▶ Transcribed page contents:

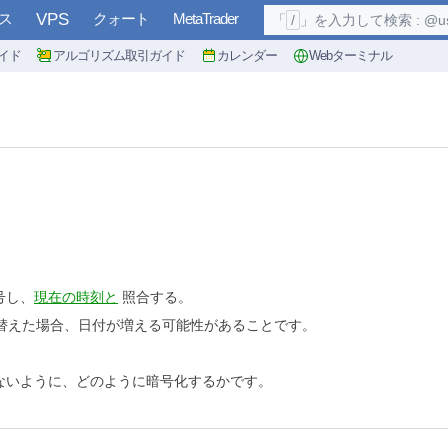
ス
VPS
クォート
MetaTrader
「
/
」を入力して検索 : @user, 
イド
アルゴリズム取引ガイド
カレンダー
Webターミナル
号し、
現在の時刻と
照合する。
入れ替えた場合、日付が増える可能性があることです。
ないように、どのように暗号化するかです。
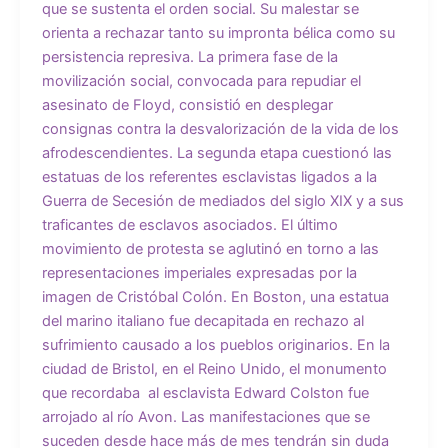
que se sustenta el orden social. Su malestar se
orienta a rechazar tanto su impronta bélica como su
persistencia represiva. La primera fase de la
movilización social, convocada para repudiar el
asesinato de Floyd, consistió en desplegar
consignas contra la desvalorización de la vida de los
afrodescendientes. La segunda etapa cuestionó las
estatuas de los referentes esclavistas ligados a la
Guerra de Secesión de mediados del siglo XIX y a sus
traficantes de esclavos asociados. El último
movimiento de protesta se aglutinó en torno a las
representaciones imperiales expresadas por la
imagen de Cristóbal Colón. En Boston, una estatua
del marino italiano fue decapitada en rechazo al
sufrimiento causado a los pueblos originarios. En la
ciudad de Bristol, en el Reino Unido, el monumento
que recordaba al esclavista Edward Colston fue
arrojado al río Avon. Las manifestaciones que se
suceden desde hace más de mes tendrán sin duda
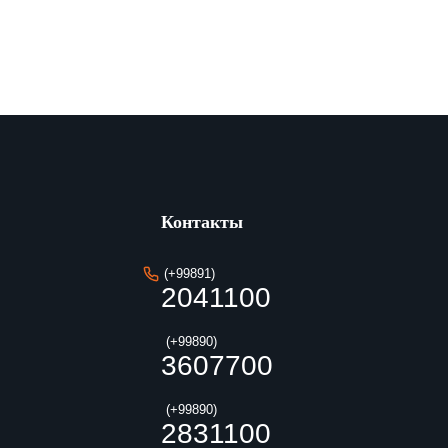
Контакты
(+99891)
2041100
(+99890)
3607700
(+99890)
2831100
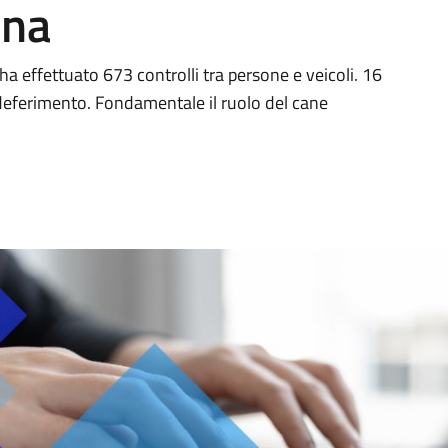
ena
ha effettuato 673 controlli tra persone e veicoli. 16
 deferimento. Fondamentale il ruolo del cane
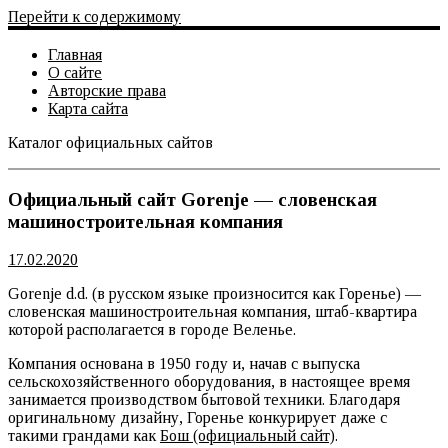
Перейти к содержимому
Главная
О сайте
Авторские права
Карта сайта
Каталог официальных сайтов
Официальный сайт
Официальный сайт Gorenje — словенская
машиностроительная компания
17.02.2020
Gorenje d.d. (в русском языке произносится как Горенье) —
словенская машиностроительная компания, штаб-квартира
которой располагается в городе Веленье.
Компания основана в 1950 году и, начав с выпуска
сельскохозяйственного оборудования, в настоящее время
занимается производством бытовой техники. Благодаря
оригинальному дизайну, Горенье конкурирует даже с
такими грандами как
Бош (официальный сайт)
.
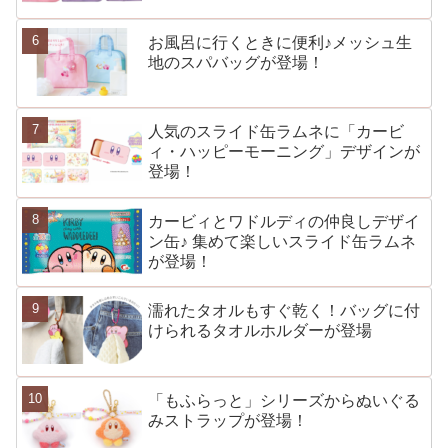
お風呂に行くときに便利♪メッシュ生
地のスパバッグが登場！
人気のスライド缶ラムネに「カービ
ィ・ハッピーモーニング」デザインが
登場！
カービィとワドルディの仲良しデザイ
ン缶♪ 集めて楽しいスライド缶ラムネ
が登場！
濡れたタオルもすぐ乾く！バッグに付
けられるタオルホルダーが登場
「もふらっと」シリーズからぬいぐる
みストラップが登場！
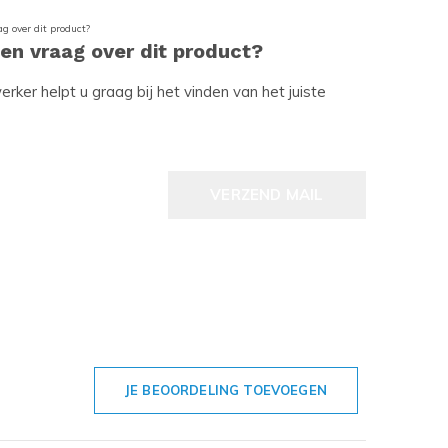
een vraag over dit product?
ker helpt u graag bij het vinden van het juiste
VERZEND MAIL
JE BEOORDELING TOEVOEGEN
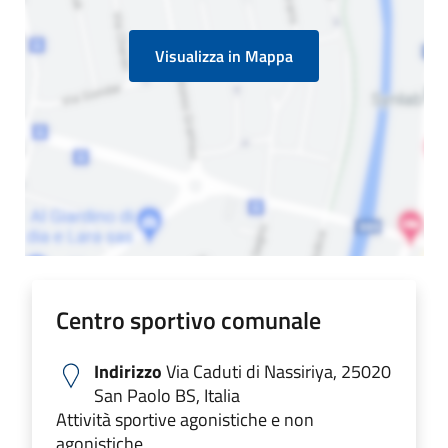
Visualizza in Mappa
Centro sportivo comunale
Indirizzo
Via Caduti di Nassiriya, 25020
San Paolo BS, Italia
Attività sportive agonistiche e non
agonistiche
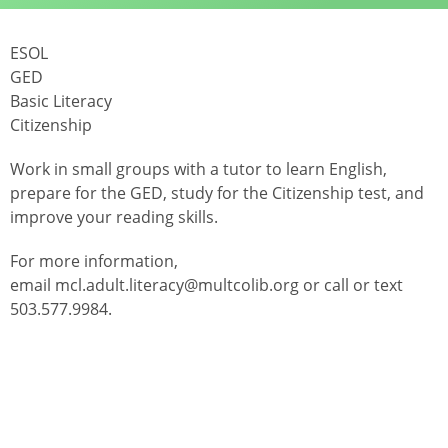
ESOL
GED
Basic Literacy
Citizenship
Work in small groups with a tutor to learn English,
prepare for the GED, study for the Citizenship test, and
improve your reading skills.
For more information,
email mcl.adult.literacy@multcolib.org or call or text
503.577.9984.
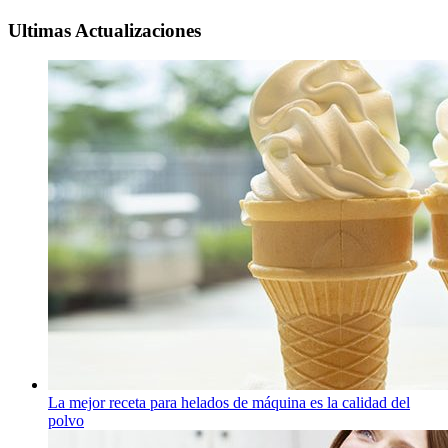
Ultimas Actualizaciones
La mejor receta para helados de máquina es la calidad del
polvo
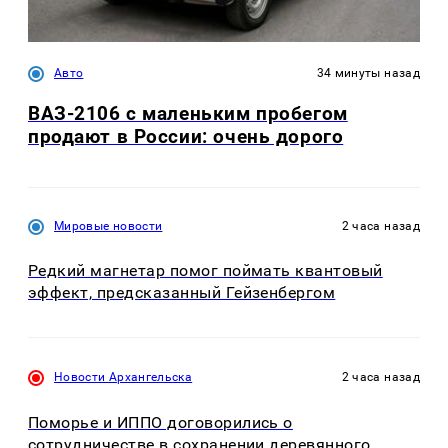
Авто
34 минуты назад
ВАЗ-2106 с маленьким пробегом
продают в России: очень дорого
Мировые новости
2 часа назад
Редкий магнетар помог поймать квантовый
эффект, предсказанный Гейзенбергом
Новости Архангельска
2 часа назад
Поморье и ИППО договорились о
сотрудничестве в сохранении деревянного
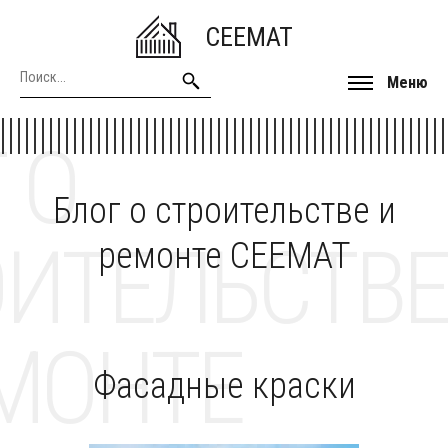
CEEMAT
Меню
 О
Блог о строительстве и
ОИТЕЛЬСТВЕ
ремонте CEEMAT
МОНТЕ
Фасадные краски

...

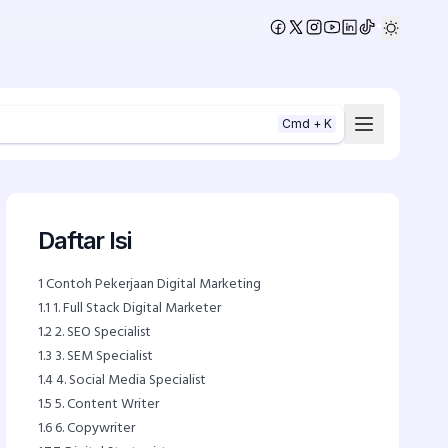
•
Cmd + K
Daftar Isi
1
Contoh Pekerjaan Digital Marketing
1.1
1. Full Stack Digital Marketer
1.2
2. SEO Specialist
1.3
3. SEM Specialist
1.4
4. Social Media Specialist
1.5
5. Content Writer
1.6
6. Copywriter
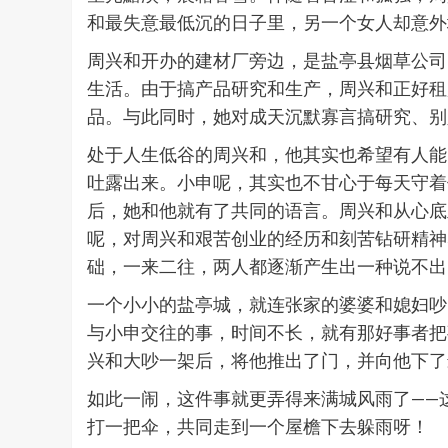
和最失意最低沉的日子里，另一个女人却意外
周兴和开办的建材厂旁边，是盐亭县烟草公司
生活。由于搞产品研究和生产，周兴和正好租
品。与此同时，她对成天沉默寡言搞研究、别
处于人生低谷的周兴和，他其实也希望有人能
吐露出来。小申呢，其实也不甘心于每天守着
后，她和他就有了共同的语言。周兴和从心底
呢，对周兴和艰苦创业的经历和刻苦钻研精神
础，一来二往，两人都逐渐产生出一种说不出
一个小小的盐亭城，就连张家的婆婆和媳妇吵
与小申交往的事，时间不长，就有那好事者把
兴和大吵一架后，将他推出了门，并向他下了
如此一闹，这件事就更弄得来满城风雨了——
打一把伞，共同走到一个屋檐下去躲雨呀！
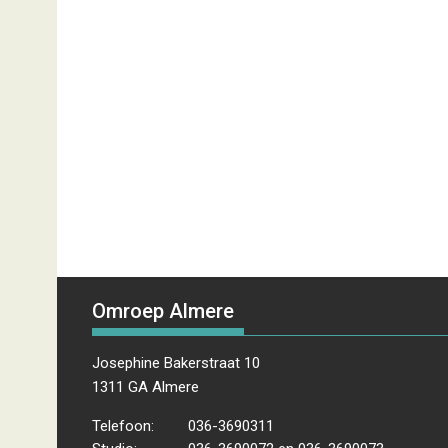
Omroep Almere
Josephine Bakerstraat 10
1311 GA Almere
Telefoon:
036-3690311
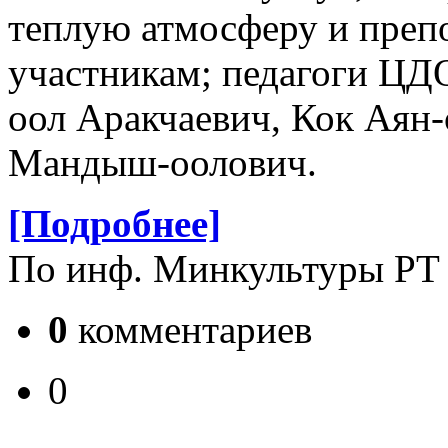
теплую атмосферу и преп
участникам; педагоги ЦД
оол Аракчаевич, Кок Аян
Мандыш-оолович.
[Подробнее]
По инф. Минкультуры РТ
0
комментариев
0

▶ Work order:
Provide only the count of lines in the records above that hold the word "agonistiche".

▶ Answer below:
2